Small 1% adjustments in your routine compound over time and become a new trajectory for your life. Tiny evolutions of your identity instead of dramatic change. James Clear writes "We do not change by snapping our fingers and deciding to be someone entirely new. We change bit by bit, day by day, habit by habit. Every action you take is a vote for the person you wish to become." I love this thought. This concept of your identity = habits is deep if you pause and let it sink in. Put on your workout gear first thing in the morning and you're casting a vote for the type of person who exercises daily. It's liberating because change can be won in tiny, small decisions you can make in an instant. But it can change the course of your life and who you are. I didn't start my life as a software designer, I became one through my habits.
- Every time I make a healthy breakfast, I'm a healthy eater.
- Every time I lace up my running shoes, I'm an athlete.
- Every time I open my journal, I'm a writer.
- Don't miss twice. It's inevitable that you will fall off the wagon. You'll will miss a workout. You will choose a bad meal. That's ok. Just don't make that mistake two times in a row. If you miss twice, you're starting to accumulate evidence that you're the kind of person who doesn't workout. You're casting a vote for someone who eats junk food all the time. It's okay to fall, but make sure your next action is casting a vote in the right direction.

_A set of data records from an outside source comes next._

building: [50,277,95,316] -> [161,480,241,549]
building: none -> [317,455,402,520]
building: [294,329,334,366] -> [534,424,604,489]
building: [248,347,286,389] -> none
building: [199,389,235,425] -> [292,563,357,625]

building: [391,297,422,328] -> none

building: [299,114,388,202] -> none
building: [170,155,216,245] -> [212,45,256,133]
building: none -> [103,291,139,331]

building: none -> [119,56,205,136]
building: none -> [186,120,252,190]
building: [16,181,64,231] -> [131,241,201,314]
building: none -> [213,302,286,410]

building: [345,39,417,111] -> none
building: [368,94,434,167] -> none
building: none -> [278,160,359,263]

- "The most effective form of motivation is progress." I really like this one! I've built a system that shows people how their bodies change when they learn to eat better and exercise more. This "Healthy Selfie" is an amazing motivator. I've watched people commit to a new way of life because they love the results of those new behaviors. Take a look at the faces of these people and you can see the motivation in their eyes.

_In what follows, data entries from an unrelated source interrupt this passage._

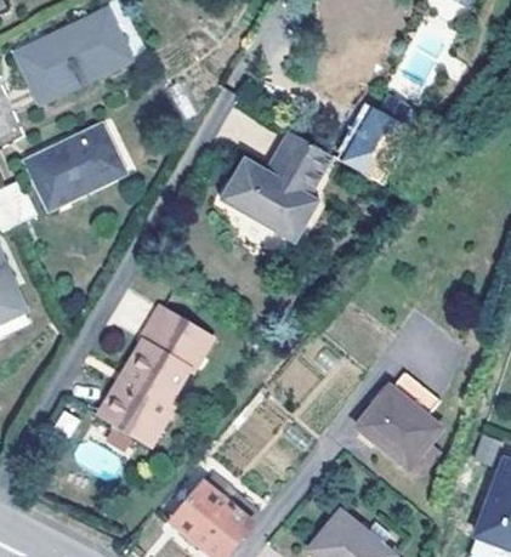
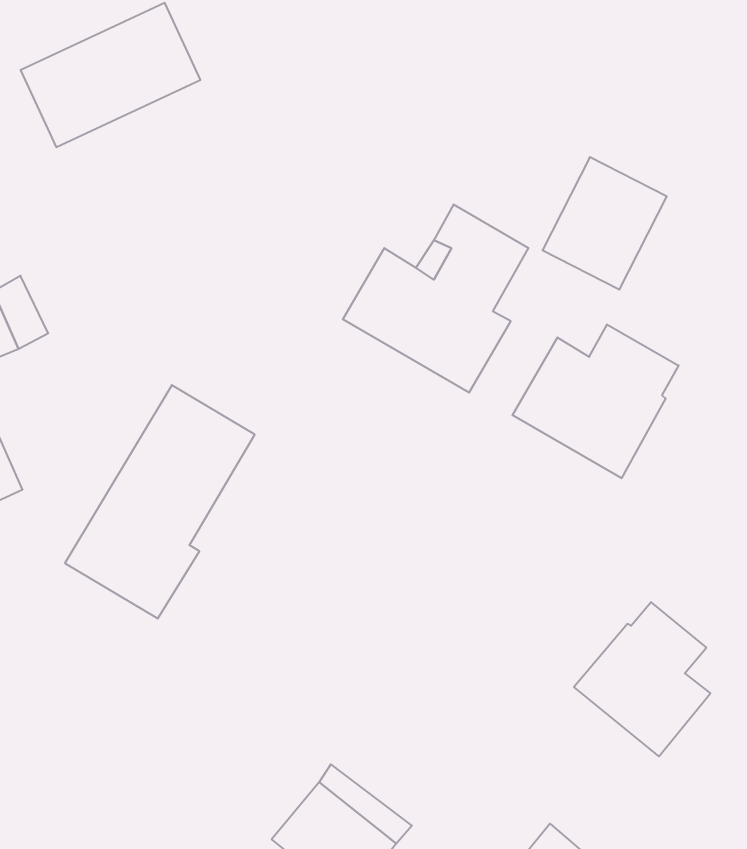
building: [27,125,124,204] -> none
building: none -> [512,324,679,478]
building: [96,308,212,451] -> [65,385,255,618]

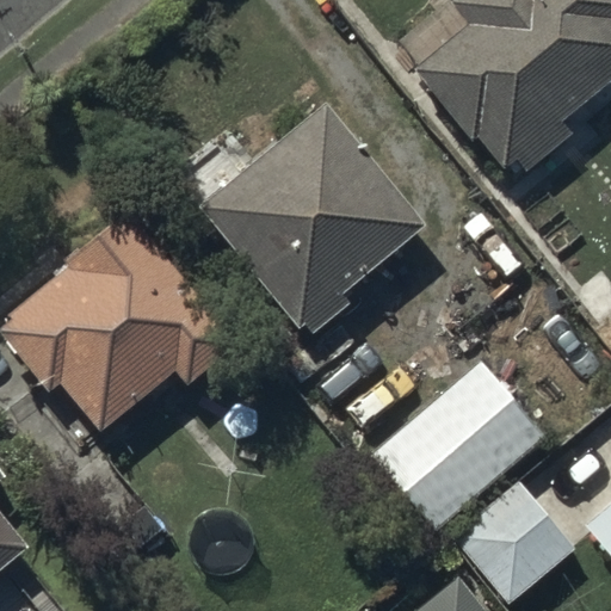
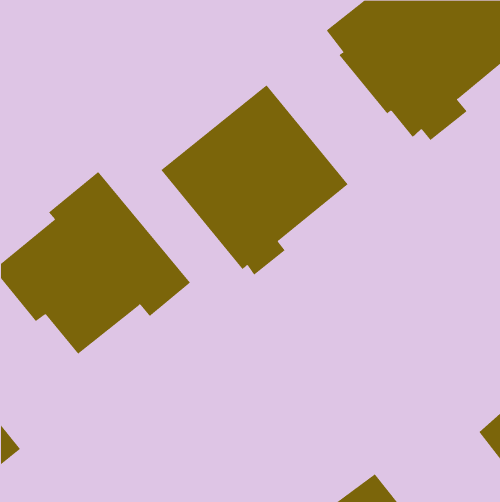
building: [369,364,542,530] -> none
building: [446,473,575,601] -> none

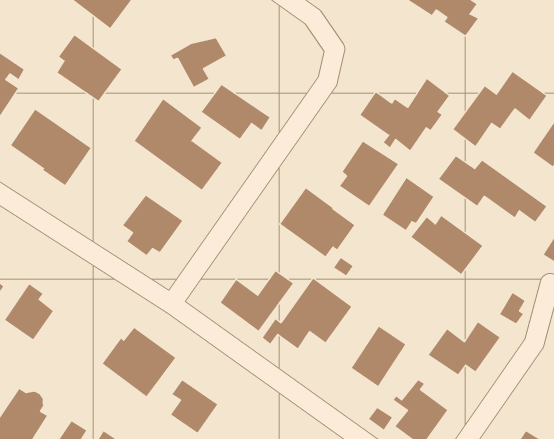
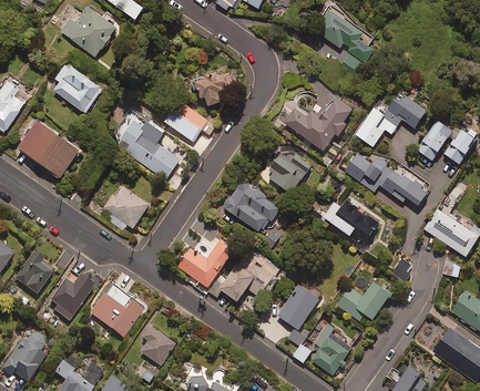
building: [170,38,227,87] -> [192,69,235,106]
building: [382,177,434,231] -> none
building: none -> [50,276,95,322]

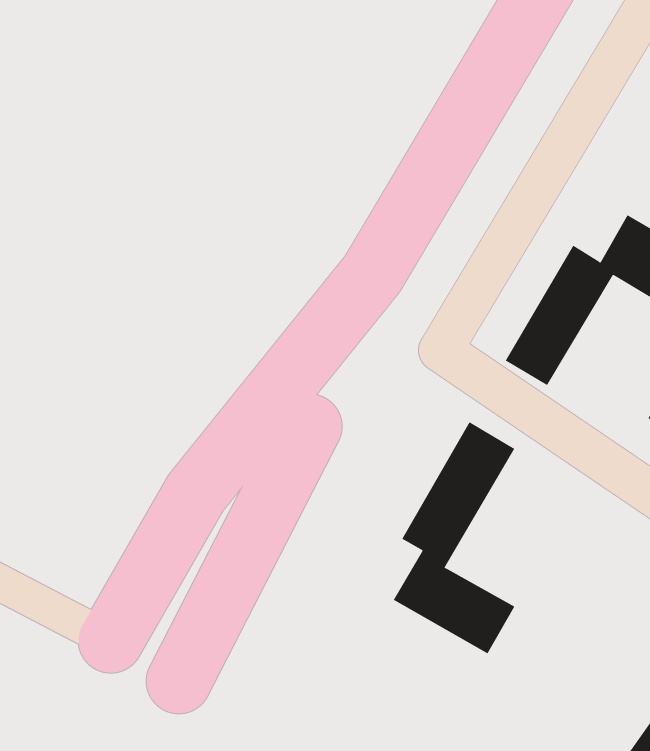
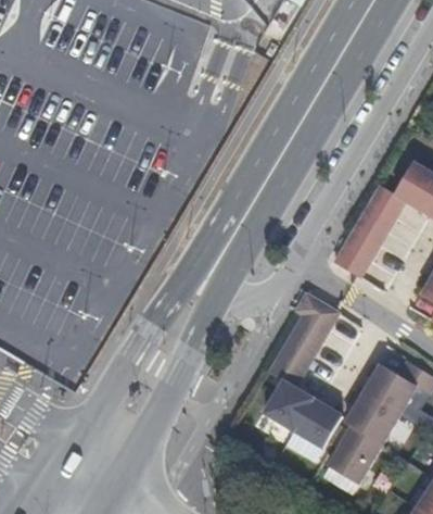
building: none -> [331,366,418,479]

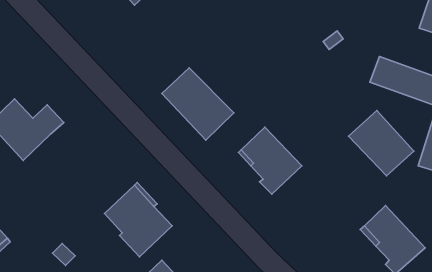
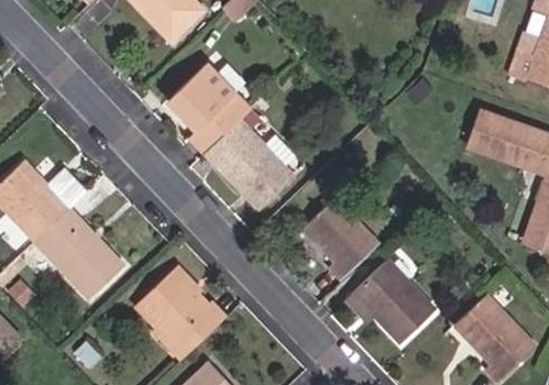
building: none -> [168,65,251,154]
building: [349,111,414,176] -> [352,259,433,340]
building: none -> [33,205,122,297]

- Don't confuse motion with action. Motion feels like you're accomplishing your goals, but you're really just preparing. It's the action that leads to results. In Atomic Habits, James Clear says it perfectly: "If I search for a better diet plan and read a few books on the topic, that's motion. If I actually eat a healthy meal, that's action." If you're procrastinating, start with repetition, not perfection.

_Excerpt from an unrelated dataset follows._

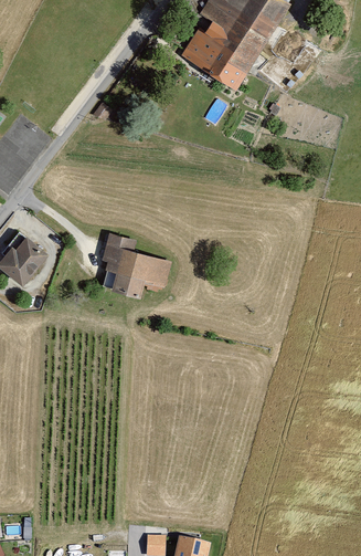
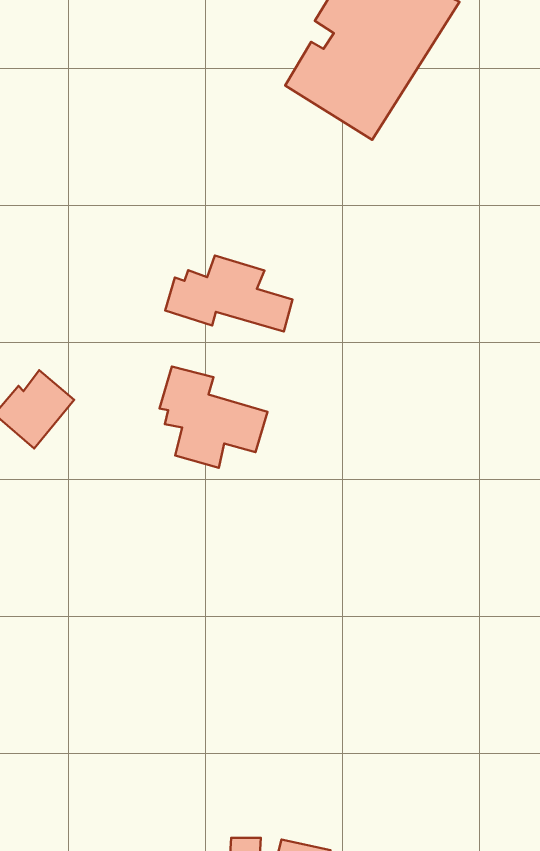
building: none -> [165,256,292,331]

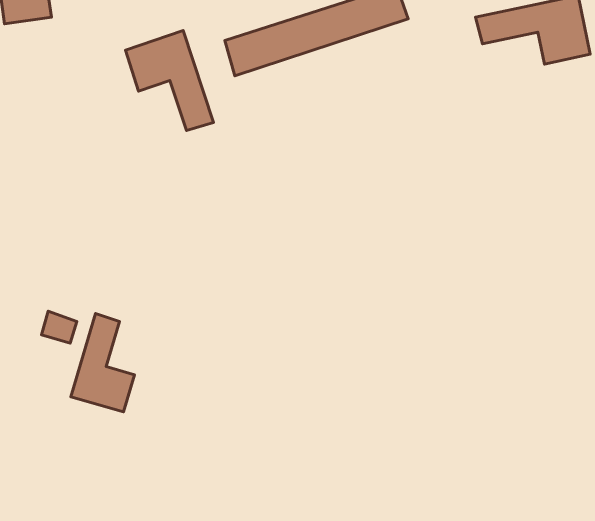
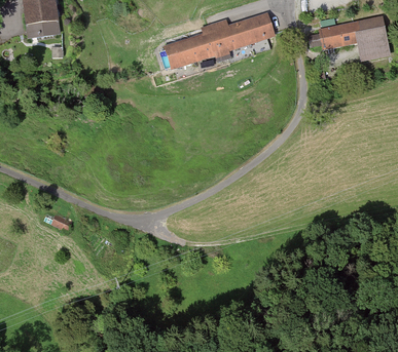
building: [125,30,213,130] -> none
building: [71,314,135,412] -> none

Habit stacking links a new habit with an old one. When I read this section I immediately recognized this tactic from my own experience. Every morning I do the same 8 things as part of my morning ritual. I am a huge believer is building dramatic new habits on top of mundane, easy to do habits. Take a look at my morning routine:
I deliberately start small with things that are easy and automatic. They're almost too easy, but that's the point. I always do them. And as I progress through the sequence each morning the steps in the ritual become more demanding. If I just tried to jump into step 7 every morning I'd probably talk myself out of it on many mornings. Instead I link the harder things to easier things I always do and then I have momentum. James Clear (referencing BJ Fogg's work on Tiny Habits) call this habit stacking. Tie your desired NEW habit to something you ALREADY DO each day. This lets you string together large stacks of powerful habits. I like to combine the habit stacking concept with delayed gratification. Notice in step 5 Coffee is intentionally after step 4 Meditation. It's easy to blow off something like meditating because you think you don't have time. But when it always leads me to coffee, I'm way more likely to do it.
- Be inspired by your heroes. Study the top performers in any industry. They show up even when they don't want to. James Clear writes: "Professionals stick to the schedule; amateurs let life get in the way. When a habit is truly important to you, you have to be willing to stick to it in any mood." I think of this a lot when I'm lacing up my shoes on a cold winter morning and I don't feel like going outside. I try to think about all the other people going through the same discomfort because they want to be something better.
This interview James Clear did on CBS gives a great 6 minute summary of the book. But read the actual book if you're really committed to installing some new habits. Once I started, I looked forward to going further into this book each day. I hope you enjoy it as much as I did!